Speaking to The University Times, Bruce Shapiro, the executive director of the Dart Centre for Journalism and Trauma at Columbia University, says that it is “a genuinely global, transcontinental cross-cultural curriculum”.
Shapiro says the project – freely available worldwide – “resists the easy lure of borders, the easy lure of intellectual silos and the easy lure of narrowly defined dialogue”. Instead, he argues, it emerges as “a very important statement about the possibility of global inquiry and global intersectionality”.
Indeed, it is the degree of global intersectionality, as well as the arts and humanities perspective the curriculum offers, that makes it so unique. According to Rosemary Byrne, a professor of legal studies at NYU Abu Dhabi, the course brings together “a very genuinely international network of specialists”.
It was through the collaboration of these specialists – at a nine-day summer school organised by the Global Humanities Institute last July – that “the curriculum was really developed”, according to Ohlmeyer.
In fact, the structure of the curriculum offers people an opportunity to relive the experience of the institute’s participants. The online lectures and workshops – recorded over those nine days – offer people a unique arts and humanities perspective on the issues facing democracy today. Determined not to confine the discussion to the traditional areas of politics and economics, this course emphasises the role of cultural trauma in the crisis of democracy.
Despite having been developed 18 months ago, this living curriculum continues to pose questions that are very relevant to the current crisis we are experiencing. Although many are aware that the coronavirus pandemic is a global health emergency, according to Shapiro, it may also be considered “a crisis for democracy”.
If we are not talking in an active way about how we preserve and enhance democracy in this pandemic, then we’ll be in trouble
However, the prospects are not as bleak as they may appear. We may not have reached this point yet because, according to Byrne, a true “crisis of democracy” involves “the dismantling of structures that protect actually the democratic processes”. When it comes to the coronavirus, Shapiro says, it’s important to remember “that a crisis can go either way”.
Indeed, it is this fact – that a crisis can go either way – that makes this course so relevant. It stimulates thought and conversation during a period of democratic turmoil. It also allows us to heed Shapiro’s warning that “if we are not talking in an active way about how we preserve and enhance democracy in this pandemic, then we’ll be in trouble”.
Perhaps one of the most interesting aspects of the curriculum is that it offers perspectives from disciplines – arts, humanities and journalism – that often come under fire during the rise of authoritarianism. However, it does not victimise these fields, or label them as easy targets. Instead, it highlights their strength, power and resilience. As Shapiro points out: “The reality is that, at its best, journalism is a democratising force, and the bad guys know it.”

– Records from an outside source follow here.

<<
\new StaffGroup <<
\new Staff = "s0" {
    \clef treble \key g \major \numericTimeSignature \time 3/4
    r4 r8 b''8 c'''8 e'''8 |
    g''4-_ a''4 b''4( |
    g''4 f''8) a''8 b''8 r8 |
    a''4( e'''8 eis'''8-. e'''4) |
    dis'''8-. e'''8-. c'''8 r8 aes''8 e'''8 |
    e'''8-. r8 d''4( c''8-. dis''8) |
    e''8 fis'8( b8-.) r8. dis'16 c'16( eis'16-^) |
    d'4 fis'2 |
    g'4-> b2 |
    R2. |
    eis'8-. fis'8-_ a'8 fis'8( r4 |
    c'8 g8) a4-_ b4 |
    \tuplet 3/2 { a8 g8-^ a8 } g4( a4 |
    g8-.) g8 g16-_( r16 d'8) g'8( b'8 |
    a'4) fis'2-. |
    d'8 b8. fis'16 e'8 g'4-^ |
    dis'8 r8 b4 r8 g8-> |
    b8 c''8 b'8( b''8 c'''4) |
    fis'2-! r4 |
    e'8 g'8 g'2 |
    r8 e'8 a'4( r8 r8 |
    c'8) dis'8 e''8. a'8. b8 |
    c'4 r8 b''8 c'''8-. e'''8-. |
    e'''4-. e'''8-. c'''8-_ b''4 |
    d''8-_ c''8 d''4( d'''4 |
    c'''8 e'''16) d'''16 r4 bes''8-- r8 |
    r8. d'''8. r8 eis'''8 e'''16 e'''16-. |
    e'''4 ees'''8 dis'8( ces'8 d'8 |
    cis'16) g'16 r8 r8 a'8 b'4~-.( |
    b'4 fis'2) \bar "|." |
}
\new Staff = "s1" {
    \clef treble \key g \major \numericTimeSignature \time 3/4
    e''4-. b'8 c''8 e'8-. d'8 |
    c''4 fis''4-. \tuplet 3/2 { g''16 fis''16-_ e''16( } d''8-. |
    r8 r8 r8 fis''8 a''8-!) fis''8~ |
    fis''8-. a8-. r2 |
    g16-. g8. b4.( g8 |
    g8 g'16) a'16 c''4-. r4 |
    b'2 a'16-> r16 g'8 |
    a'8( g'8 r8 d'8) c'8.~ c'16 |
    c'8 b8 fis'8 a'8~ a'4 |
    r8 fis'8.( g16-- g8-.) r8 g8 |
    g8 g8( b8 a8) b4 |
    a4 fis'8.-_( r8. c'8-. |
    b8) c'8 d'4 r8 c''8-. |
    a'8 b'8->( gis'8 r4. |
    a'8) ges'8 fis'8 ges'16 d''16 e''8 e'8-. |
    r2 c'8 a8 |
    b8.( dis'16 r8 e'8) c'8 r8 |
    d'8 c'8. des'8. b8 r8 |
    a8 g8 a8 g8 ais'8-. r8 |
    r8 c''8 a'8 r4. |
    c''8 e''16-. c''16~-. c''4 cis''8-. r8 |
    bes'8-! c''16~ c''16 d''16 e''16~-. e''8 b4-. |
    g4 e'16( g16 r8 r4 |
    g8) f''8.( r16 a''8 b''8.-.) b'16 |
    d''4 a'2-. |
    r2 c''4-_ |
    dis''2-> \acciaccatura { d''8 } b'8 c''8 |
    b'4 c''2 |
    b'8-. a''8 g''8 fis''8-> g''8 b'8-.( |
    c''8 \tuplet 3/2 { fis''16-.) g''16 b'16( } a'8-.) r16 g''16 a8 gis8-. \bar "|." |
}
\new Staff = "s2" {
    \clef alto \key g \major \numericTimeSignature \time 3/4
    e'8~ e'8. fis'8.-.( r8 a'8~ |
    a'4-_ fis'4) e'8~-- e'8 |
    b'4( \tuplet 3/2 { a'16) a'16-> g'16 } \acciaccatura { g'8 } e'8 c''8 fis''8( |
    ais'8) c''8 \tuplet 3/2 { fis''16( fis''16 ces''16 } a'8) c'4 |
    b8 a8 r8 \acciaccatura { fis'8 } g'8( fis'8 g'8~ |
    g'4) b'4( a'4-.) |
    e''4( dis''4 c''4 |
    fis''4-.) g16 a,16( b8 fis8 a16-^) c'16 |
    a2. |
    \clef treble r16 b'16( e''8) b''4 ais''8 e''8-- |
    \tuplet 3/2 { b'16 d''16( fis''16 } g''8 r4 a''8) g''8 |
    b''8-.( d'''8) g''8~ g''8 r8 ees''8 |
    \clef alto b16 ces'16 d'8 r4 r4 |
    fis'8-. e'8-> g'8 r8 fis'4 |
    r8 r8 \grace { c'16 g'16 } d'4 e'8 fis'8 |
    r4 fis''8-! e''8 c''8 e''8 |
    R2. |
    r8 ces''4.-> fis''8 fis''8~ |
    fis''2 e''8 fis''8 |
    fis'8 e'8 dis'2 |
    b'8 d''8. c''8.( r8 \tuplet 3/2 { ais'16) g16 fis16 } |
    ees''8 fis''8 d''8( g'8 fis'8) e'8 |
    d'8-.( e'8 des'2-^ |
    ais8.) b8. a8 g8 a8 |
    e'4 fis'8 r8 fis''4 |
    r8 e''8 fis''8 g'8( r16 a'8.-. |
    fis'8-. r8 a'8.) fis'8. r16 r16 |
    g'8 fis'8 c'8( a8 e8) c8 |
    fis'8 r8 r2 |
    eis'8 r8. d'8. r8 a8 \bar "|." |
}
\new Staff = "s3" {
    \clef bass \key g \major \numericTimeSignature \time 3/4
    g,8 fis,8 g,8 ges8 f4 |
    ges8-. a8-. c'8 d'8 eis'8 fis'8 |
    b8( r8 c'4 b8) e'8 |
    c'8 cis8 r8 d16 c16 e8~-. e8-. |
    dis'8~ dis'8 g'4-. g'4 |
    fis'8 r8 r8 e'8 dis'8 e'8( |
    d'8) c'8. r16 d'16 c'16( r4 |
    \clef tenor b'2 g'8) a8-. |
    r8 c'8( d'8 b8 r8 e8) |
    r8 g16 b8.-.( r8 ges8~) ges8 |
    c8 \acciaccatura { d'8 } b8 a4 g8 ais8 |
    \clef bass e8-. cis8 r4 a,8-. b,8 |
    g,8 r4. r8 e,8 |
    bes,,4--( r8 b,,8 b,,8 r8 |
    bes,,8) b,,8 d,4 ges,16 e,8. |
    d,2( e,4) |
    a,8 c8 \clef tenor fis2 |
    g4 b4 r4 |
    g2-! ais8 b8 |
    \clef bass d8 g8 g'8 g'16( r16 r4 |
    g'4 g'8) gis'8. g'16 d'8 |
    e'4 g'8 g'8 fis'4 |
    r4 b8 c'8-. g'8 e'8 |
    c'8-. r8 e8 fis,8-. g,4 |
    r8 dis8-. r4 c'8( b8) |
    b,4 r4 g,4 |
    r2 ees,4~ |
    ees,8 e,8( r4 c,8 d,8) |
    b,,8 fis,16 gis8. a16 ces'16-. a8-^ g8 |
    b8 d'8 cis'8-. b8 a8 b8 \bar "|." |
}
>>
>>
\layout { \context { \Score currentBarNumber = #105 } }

Barack Obama once claimed: “The arts and humanities aren’t just there to be consumed when we have a free moment. We need them like medicine.” In the current state of affairs, this certainly rings true. Shapiro insists that attacks on the press – the watchdogs of society – cannot simply be treated as “collateral damage to the rise of authoritarians. I think they are actually central”. Ohlmeyer remarks, in a similar vein, that arts and humanities often “make audible what later becomes visible”.

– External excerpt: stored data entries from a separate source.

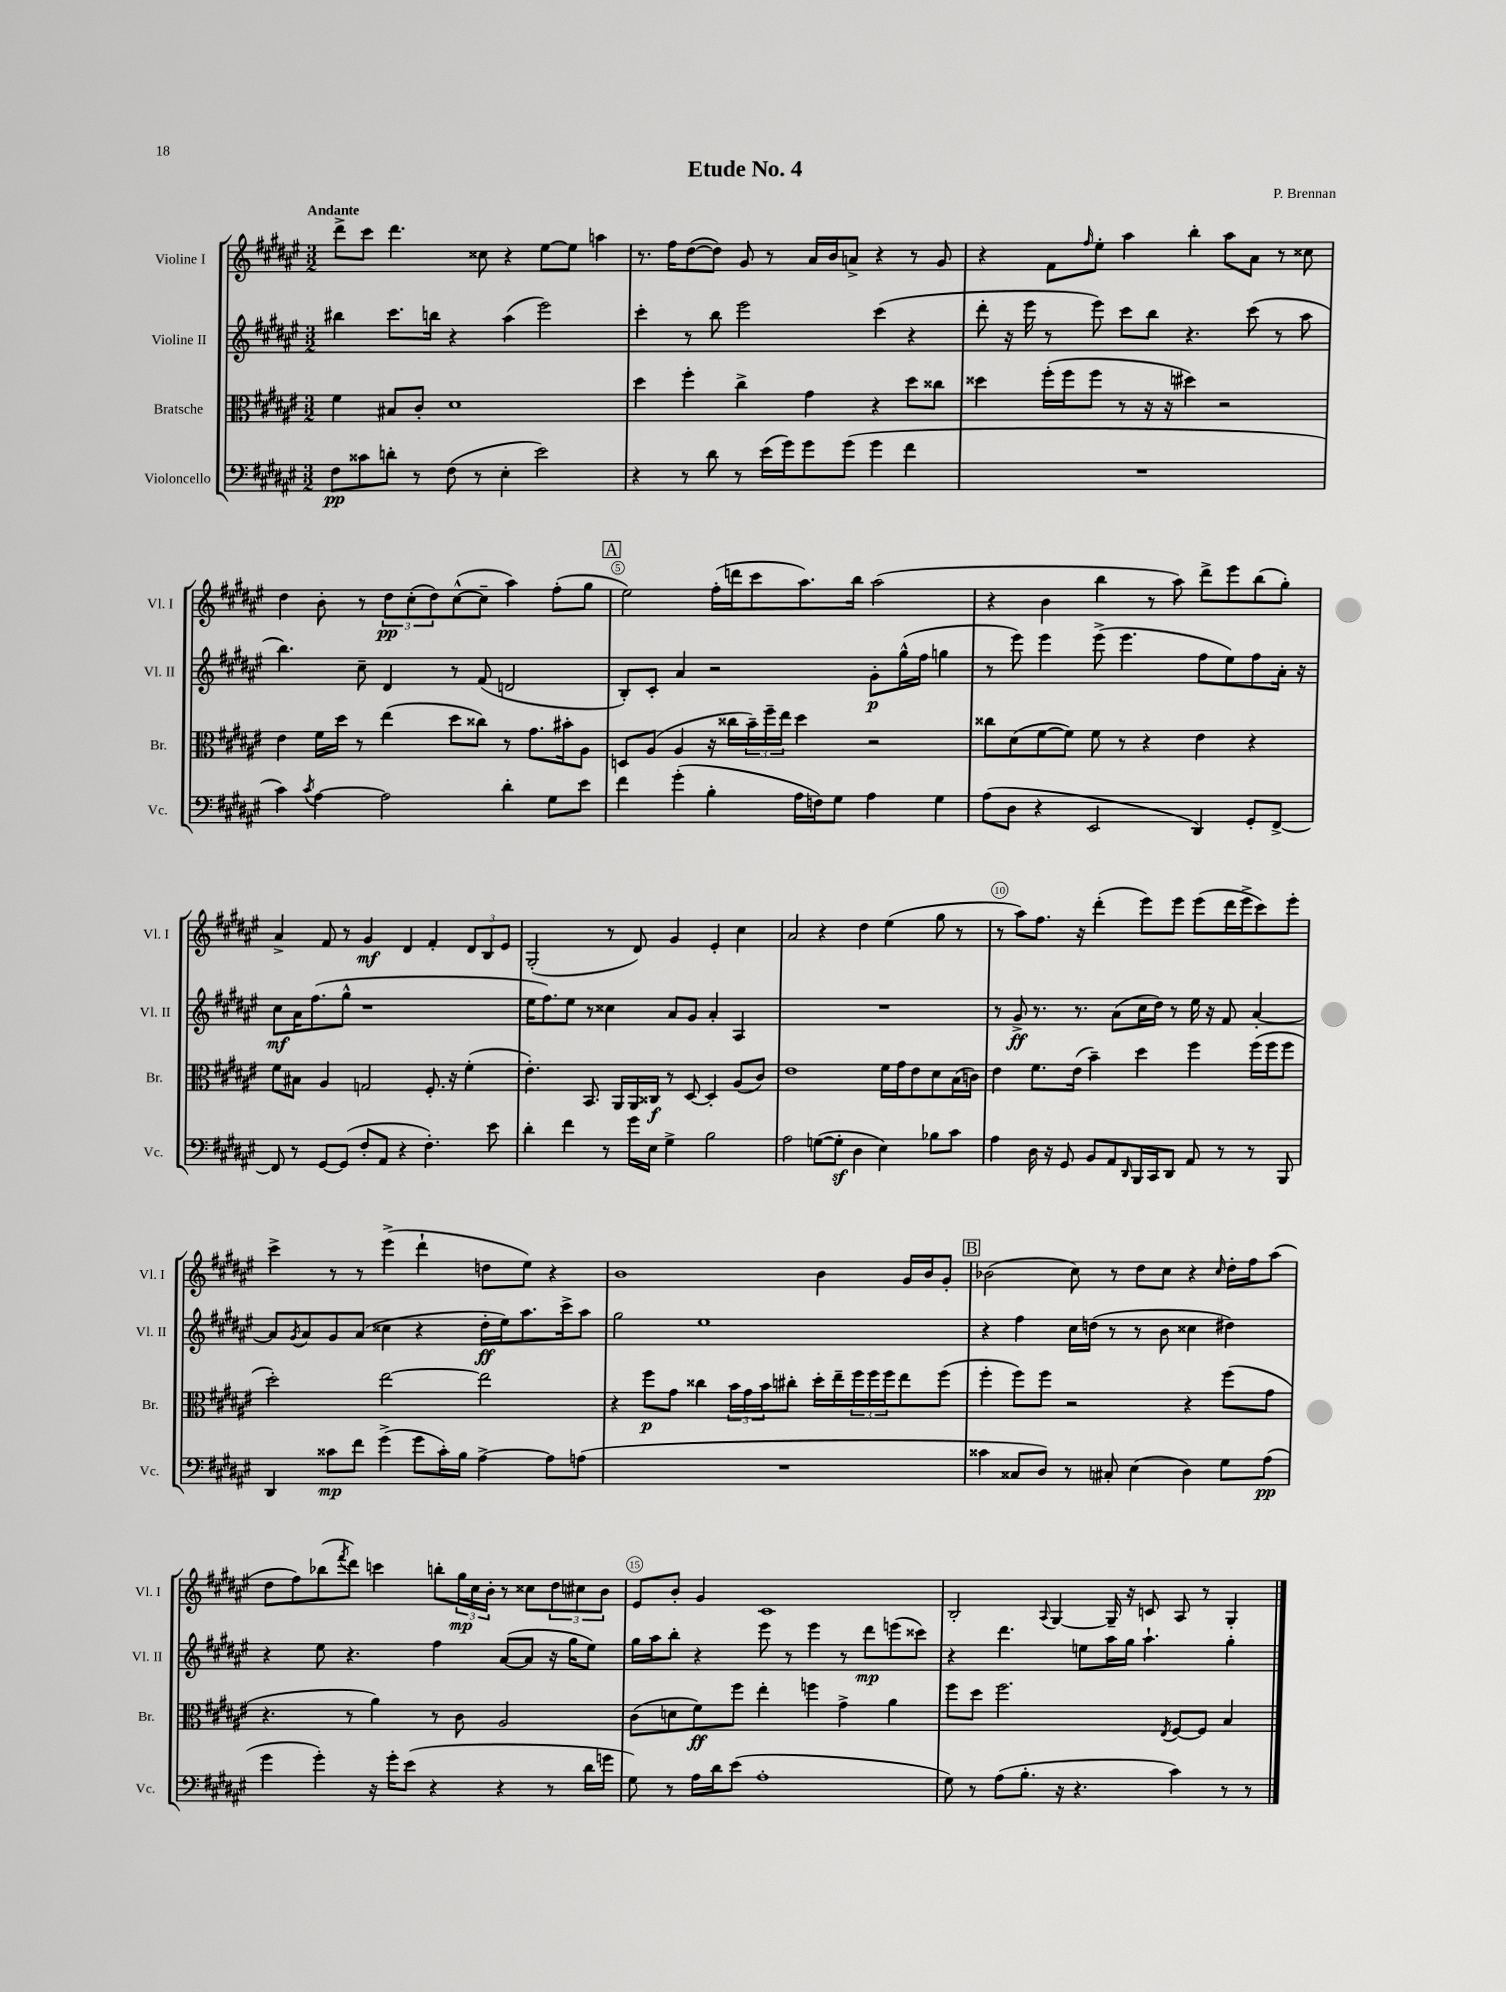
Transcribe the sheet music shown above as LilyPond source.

\header { title = "Etude No. 4" composer = "P. Brennan" }
<<
\new StaffGroup <<
\new Staff = "s0" \with { instrumentName = "Violine I" shortInstrumentName = "Vl. I" } {
    \clef treble \key fis \major \numericTimeSignature \time 3/2 \tempo "Andante"
    dis'''8-> cis'''8 dis'''4. cisis''8 r4 eis''8~ eis''8 a''4 |
    r8. fis''16 dis''8~( dis''8) gis'8 r8 ais'16 b'16 a'8-> r4 r8 gis'8 |
    r4 fis'8 \grace { fis''16 } eis''8-. ais''4 b''4-. ais''8 ais'8 r8 cisis''8 |
    dis''4 b'8-. r8 \tuplet 3/2 { dis''8\pp cis''8-.( dis''8) } cis''8~-^( cis''8-- ais''4) fis''8-.( gis''8 |
    \mark \markup { \box "A" } eis''2) fis''16-.( d'''16 cis'''8 ais''8.) b''16 ais''2( |
    r4 b'4 b''4 r8 ais''8) dis'''8-> eis'''8 b''8( gis''8-.) |
    ais'4-> fis'8 r8 gis'4\mf dis'4 fis'4-. \tuplet 3/2 { dis'8 b8 eis'8 } |
    gis2-.( r8 dis'8) gis'4 eis'4-. cis''4 |
    ais'2 r4 dis''4 eis''4( gis''8 r8 |
    r8 ais''8) fis''8. r16 dis'''4-.( eis'''8) eis'''8 eis'''8( dis'''16 eis'''16-> cis'''8) eis'''8-. |
    cis'''4-> r8 r8 eis'''4->( dis'''4-! d''8 eis''8) r4 |
    b'1 b'4 gis'16 b'16 gis'8-. |
    \mark \markup { \box "B" } bes'2( cis''8) r8 dis''8 cis''8 r4 \grace { cis''16 } dis''16-. fis''16 ais''8( |
    dis''8 fis''8) bes''8( \acciaccatura { fis'''8 } dis'''8) c'''4 b''8-. \tuplet 3/2 { gis''16\mp cis''16 b'16-. } r8 cisis''8 \tuplet 3/2 { dis''8 cis''8 b'8 } |
    eis'8 b'8-. gis'4 cis'1 |
    b2-. \appoggiatura { ais8 } gis4~ gis16-- r16 c'8 ais8 r8 gis4-. \bar "|." |
}
\new Staff = "s1" \with { instrumentName = "Violine II" shortInstrumentName = "Vl. II" } {
    \clef treble \key fis \major \numericTimeSignature \time 3/2
    bis''4 cis'''8. b''16 r4 ais''4( eis'''2) |
    cis'''4-. r8 b''8 eis'''2 cis'''4( r4 |
    dis'''8-. r16 eis'''16 r8 eis'''8) cis'''8 b''8 r4. cis'''8( r8 ais''8 |
    b''4.) cis''8-- dis'4 r8 fis'8( d'2 |
    \mark \markup { \box "A" } b8-.) cis'8-. ais'4 r2 gis'8-.\p gis''16-^( fis''16 g''4 |
    r8 eis'''8) eis'''4 eis'''8->( eis'''4. fis''8 eis''8) fis''8 ais'16-. r16 |
    cis''8\mf ais'16 fis''8.( gis''8-^ r1 |
    eis''16 fis''8.) eis''8 r8 cisis''4 ais'8 gis'8 ais'4-. ais4 |
    R1. |
    r8 gis'8->\ff r8. r8. ais'8( cis''16 dis''16) r8 eis''16 r16 fis'8 ais'4~-. |
    ais'8 \acciaccatura { gis'8 } ais'8 gis'8 ais'8( cisis''4 r4 dis''16-.\ff eis''16) ais''8. cis'''16-> ais''8 |
    gis''2 eis''1 |
    \mark \markup { \box "B" } r4 fis''4 cis''16 d''16( r8 r8 b'8 cisis''4 dis''4) |
    r4 eis''8 r4. fis''4 ais'8~( ais'8 r16 gis''16 eis''8) |
    gis''16 ais''16 b''8-. r4 eis'''8 r8 eis'''4 r8 dis'''8\mp e'''8( cisis'''8) |
    r4 dis'''4. e''8 ais''16 gis''16 ais''4.-! gis''4-. \bar "|." |
}
\new Staff = "s2" \with { instrumentName = "Bratsche" shortInstrumentName = "Br." } {
    \clef alto \key fis \major \numericTimeSignature \time 3/2
    fis'4 bis8 cis'8-. dis'1 |
    dis''4 fis''4-. cis''4-> gis'4 r4 dis''8 cisis''8 |
    disis''4 fis''16-.( fis''16 fis''8 r8 r16 r16 dis''4) r2 |
    eis'4 fis'16 dis''16 r8 eis''4( dis''8 cisis''8) r8 gis'8. bis'16-. ais8 |
    \mark \markup { \box "A" } d8 ais8( ais4 r16 cisis''16 \tuplet 3/2 { b'16--) fis''16-- eis''16 } dis''4 r2 |
    cisis''8 dis'8( fis'8~ fis'8) fis'8 r8 r4 eis'4 r4 |
    fis'8 bis8 ais4 g2 fis8.-. r16 fis'4-.( |
    eis'4.-.) b,8. ais,16 ais,16 cisis16\f r8 dis8~ dis4-. ais8( cis'8) |
    eis'1 fis'16 gis'16 eis'8 dis'8 b16( c'16) |
    eis'4 fis'8. eis'16( b'4--) dis''4 fis''4 fis''16( fis''16 fis''8 |
    dis''2-.) eis''2~ eis''2 |
    r4 fis''8\p gis'8 cisis''4 \tuplet 3/2 { b'16 gis'16 b'16 } cis''8-. dis''16-. eis''16-- \tuplet 3/2 { fis''16 fis''16 fis''16 } eis''8 fis''8( |
    \mark \markup { \box "B" } fis''4-. fis''8) fis''8 r2 r4 fis''8( gis'8 |
    r4. r8 ais'4) r8 cis'8 ais2 |
    cis'8( d'8 fis'8\ff) fis''8 eis''4-. f''4 gis'4-> ais'4 |
    fis''8 dis''8 fis''2. \acciaccatura { eis8 } fis8~ fis8 b4 \bar "|." |
}
\new Staff = "s3" \with { instrumentName = "Violoncello" shortInstrumentName = "Vc." } {
    \clef bass \key fis \major \numericTimeSignature \time 3/2
    fis8\pp cisis'8 d'8-. r8 fis8( r8 eis4-. eis'2) |
    r4 r8 dis'8 r8 eis'16( gis'16) gis'8 gis'8( gis'4 fis'4 |
    R1. |
    cis'4) \acciaccatura { cis'8 } ais4~ ais2 dis'4-. gis8 eis'8 |
    \mark \markup { \box "A" } fis'4 gis'4-.( b4-. ais16 f16) gis8 ais4 gis4 |
    ais8( dis8 r4 eis,2 dis,4) gis,8-. fis,8~-> |
    fis,8 r8 gis,8~ gis,8( fis8-. ais,8 r4 fis4.-.) eis'8 |
    dis'4-. fis'4 r8 gis'16 eis16 gis4-> b2 |
    ais2 g8~( g8-.\sf dis4 eis4) bes8 cis'8 |
    ais4 dis16 r16 gis,8 b,8 ais,8 \grace { dis,16 } b,,16 cis,16 dis,8 ais,8 r8 r8 b,,8 |
    dis,4 cisis'8\mp fis'8 gis'4->( gis'8 cisis'16-.) b16 ais4~-> ais8 a8( |
    R1. |
    \mark \markup { \box "B" } cisis'4 cisis8 dis8) r8 cis8-. eis4( dis4) gis8 ais8\pp( |
    gis'4 gis'4-.) r16 gis'16-. eis'8( r4 r4 r8 dis'16 g'16 |
    gis8) r8 ais16 dis'16 eis'8( ais1-. |
    gis8) r8 ais8( b8.-. r16 r4. cis'4) r8 r8 \bar "|." |
}
>>
>>
\layout { \context { \Score \override BarNumber.break-visibility = ##(#f #t #t) barNumberVisibility = #(every-nth-bar-number-visible 5) \override BarNumber.stencil = #(make-stencil-circler 0.1 0.3 ly:text-interface::print) } }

While nobody can be certain of the state of democracy in the wake of the coronavirus, Ohlmeyer says she hopes democracy will emerge “intact and strengthened, even” from current uncertainty. The new curriculum, she says, is a stepping stone.
She says that the project “shouldn’t just be for academics…we’d like it to go to the widest possible audiences.” She tells me of the growing necessity to “take these conversations beyond the walls of Trinity and beyond the walls of academia”.
Because after all, nobody is immune to the threat that authoritarianism poses, and the exacerbation that coronavirus may cause.